Kaminario, the all-flash storage vendor based near Boston, announced an oversubscribed $75 million round today.
The investment was led by private equity firm, Waterwood Group. Sequoia Capital, Pitango Venture Capital, Lazarus, Silicon Valley Bank and Globespan Capital Partners also participated. Today’s investment brings the total raised to $218 million, according to the company.
CEO Dani Golan told TechCrunch that his company was only looking for $40 million, but the interest was so great, it ballooned to $75 million by the time they were done. Golan said he was proud of the outcome, especially in an investment climate where money has been tight for some startups.
Kaminario made a couple of big bets when it launched back in 2010 that look pretty good today. First of all, the company decided to go with all-flash storage arrays when, Golan says, flash was running around a thousand dollars a gigabyte.
It also made a deliberate play for the cloud market, particularly SaaS vendors, who need the kind of performance flash storage can provide. This was contrary to most storage vendors’ approach at the time, who were targeting enterprise IT.
The market appears to have caught up with their vision — these days, the price of Flash has plunged, and their target market in the public and private cloud has moved into the market mainstream.
While some of the largest companies such as AWS, Google and Facebook build their own infrastructure to accommodate their massive scale, Golan says the vast majority of cloud companies have continued to rely on vendors. “Most SaaS vendors need to build a private cloud or host in a public cloud, and the only way to get predictability of performance across customer-facing applications, scalability and cost efficiency is to standardize on all flash storage infrastructure,” Golan explained.

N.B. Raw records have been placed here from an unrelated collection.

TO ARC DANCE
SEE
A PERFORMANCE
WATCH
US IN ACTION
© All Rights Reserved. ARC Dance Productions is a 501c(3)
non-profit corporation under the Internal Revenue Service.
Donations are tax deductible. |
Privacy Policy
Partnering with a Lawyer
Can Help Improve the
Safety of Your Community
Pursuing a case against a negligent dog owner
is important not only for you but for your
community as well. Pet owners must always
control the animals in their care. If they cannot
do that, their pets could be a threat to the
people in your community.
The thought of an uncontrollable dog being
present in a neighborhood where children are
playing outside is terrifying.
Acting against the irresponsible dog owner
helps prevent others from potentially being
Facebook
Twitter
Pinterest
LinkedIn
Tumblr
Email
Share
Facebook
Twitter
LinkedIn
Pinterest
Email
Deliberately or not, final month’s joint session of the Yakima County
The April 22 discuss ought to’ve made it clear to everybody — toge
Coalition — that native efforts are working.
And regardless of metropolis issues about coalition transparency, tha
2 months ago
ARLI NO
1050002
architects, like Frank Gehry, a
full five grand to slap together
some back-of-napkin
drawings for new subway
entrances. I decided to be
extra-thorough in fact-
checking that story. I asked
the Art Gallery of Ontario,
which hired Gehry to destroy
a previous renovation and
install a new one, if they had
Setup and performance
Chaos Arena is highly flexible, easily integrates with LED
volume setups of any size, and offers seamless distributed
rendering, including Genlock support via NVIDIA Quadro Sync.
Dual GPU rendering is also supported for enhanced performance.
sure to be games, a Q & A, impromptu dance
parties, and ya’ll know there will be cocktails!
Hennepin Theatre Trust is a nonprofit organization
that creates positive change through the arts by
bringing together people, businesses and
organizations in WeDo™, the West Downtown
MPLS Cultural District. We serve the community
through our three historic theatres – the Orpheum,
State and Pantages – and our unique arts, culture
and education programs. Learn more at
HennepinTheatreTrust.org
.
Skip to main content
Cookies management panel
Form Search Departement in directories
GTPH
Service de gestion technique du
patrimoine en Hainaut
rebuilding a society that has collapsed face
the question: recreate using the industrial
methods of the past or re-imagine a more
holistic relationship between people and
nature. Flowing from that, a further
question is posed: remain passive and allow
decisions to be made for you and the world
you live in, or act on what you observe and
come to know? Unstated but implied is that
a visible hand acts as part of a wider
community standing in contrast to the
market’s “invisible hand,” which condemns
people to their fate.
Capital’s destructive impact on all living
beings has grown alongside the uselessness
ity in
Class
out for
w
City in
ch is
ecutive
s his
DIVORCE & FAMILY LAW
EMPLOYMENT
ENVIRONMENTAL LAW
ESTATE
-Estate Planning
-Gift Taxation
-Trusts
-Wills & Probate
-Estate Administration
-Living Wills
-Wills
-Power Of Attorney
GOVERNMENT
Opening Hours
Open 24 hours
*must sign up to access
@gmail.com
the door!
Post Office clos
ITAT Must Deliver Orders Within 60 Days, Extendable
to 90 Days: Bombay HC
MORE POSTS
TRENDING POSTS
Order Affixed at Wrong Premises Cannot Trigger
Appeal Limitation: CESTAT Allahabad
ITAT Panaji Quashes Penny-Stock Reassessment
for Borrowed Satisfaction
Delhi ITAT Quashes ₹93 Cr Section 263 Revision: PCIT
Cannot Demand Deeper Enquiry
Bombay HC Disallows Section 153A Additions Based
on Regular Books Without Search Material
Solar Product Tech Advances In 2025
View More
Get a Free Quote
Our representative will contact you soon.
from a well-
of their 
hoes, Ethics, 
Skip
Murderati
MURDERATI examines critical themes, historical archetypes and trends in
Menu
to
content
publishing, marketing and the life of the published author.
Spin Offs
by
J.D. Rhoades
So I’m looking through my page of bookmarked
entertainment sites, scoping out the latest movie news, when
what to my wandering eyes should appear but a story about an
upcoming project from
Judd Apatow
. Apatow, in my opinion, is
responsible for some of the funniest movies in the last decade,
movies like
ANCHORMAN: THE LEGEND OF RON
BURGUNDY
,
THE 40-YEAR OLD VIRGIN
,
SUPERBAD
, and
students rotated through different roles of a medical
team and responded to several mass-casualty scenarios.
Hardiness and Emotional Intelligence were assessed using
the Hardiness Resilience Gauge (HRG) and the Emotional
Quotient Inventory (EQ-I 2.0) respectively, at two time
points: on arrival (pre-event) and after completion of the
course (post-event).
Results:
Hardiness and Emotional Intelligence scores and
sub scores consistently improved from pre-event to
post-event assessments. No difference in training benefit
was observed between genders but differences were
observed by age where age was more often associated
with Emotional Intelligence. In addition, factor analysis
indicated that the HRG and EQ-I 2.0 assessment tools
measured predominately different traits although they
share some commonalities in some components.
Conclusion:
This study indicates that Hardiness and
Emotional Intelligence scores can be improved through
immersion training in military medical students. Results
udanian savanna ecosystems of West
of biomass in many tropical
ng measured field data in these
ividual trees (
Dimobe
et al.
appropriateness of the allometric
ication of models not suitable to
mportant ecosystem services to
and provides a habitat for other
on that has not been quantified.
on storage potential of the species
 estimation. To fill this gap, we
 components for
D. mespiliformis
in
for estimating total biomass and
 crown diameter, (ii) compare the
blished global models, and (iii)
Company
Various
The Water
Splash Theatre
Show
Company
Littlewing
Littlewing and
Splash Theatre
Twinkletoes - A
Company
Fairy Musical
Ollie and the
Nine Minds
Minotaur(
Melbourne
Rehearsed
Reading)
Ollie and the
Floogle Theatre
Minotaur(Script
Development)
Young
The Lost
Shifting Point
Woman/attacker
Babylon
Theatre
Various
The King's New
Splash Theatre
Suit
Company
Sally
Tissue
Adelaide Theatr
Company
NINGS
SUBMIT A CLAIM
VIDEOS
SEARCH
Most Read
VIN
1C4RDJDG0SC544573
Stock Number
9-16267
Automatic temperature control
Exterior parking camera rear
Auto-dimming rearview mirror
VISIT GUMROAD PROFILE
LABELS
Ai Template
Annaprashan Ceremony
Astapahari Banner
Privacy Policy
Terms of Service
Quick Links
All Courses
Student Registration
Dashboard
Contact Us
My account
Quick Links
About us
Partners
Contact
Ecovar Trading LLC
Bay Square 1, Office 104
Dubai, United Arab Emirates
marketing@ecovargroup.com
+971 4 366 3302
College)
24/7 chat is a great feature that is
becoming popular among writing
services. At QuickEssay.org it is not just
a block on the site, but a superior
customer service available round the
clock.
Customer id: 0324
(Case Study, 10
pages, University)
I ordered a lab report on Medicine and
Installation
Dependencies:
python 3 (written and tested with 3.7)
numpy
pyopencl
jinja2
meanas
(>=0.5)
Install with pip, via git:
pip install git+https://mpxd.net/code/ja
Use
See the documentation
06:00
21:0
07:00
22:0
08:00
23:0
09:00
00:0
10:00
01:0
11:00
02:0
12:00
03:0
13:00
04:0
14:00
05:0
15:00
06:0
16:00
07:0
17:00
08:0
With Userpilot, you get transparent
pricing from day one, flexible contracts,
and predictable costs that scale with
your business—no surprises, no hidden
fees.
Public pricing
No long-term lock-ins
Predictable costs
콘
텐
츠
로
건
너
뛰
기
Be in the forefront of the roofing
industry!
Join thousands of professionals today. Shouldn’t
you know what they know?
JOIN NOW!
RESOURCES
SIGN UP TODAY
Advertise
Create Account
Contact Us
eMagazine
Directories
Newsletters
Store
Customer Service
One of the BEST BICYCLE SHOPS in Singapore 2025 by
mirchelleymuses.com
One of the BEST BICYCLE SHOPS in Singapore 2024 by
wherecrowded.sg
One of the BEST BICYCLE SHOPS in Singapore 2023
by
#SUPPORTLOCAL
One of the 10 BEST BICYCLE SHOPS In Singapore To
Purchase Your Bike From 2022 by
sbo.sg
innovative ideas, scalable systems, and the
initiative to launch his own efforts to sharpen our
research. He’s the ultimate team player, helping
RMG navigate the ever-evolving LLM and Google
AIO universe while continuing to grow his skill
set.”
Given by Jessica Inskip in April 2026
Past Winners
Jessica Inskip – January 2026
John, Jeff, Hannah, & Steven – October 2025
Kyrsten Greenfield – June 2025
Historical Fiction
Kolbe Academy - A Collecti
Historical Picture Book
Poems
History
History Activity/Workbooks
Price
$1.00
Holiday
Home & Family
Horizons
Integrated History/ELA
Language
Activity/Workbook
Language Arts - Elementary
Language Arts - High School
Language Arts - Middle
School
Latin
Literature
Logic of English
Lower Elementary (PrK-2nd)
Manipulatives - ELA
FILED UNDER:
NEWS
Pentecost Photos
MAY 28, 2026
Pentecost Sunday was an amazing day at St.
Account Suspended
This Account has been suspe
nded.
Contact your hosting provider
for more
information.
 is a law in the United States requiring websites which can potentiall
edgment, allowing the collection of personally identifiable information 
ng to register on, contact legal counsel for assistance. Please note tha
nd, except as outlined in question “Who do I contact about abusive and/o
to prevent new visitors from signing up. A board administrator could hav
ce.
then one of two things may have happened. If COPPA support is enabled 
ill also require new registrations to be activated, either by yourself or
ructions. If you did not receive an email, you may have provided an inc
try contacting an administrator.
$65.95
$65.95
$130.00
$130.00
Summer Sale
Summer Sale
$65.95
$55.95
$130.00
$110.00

The traditional storage market is controlled by legacy vendors such as Dell Technologies (which now owns EMC), Hitachi, IBM, HPE and NetApps. He believes that his company can beat these competitors in the target cloud market because his company has built its storage solution specifically for this market.
As for Pure Storage, another all-flash player that went public in 2015, Golan speaks highly of them, but says they took a different tack when it came to selling their all-flash solution. “We have a lot of respect for Pure Storage. At the heart of what they do, they still go after IT.” He sees Pure facing the same pressures the legacy vendors face from a market that, while still large, is shrinking over time.
Today’s funding represents a substantial amount of money and the company intends to use it to expand internationally and develop some new products for their portfolio. He says that they would also consider some strategic acquisitions if the right target became available. While Golan wouldn’t share employee number targets, it’s fair to assume that they will be increasing the number from the current 275.
As for a possible future IPO, Golan says he isn’t in a hurry. They proved that they could raise more money if they need it to accelerate growth with today’s round. “Private equity late-stage money is there for good companies with good results. That’s the mechanism we have used here, and we will see if we need to use it again to continue to accelerate growth,” he said.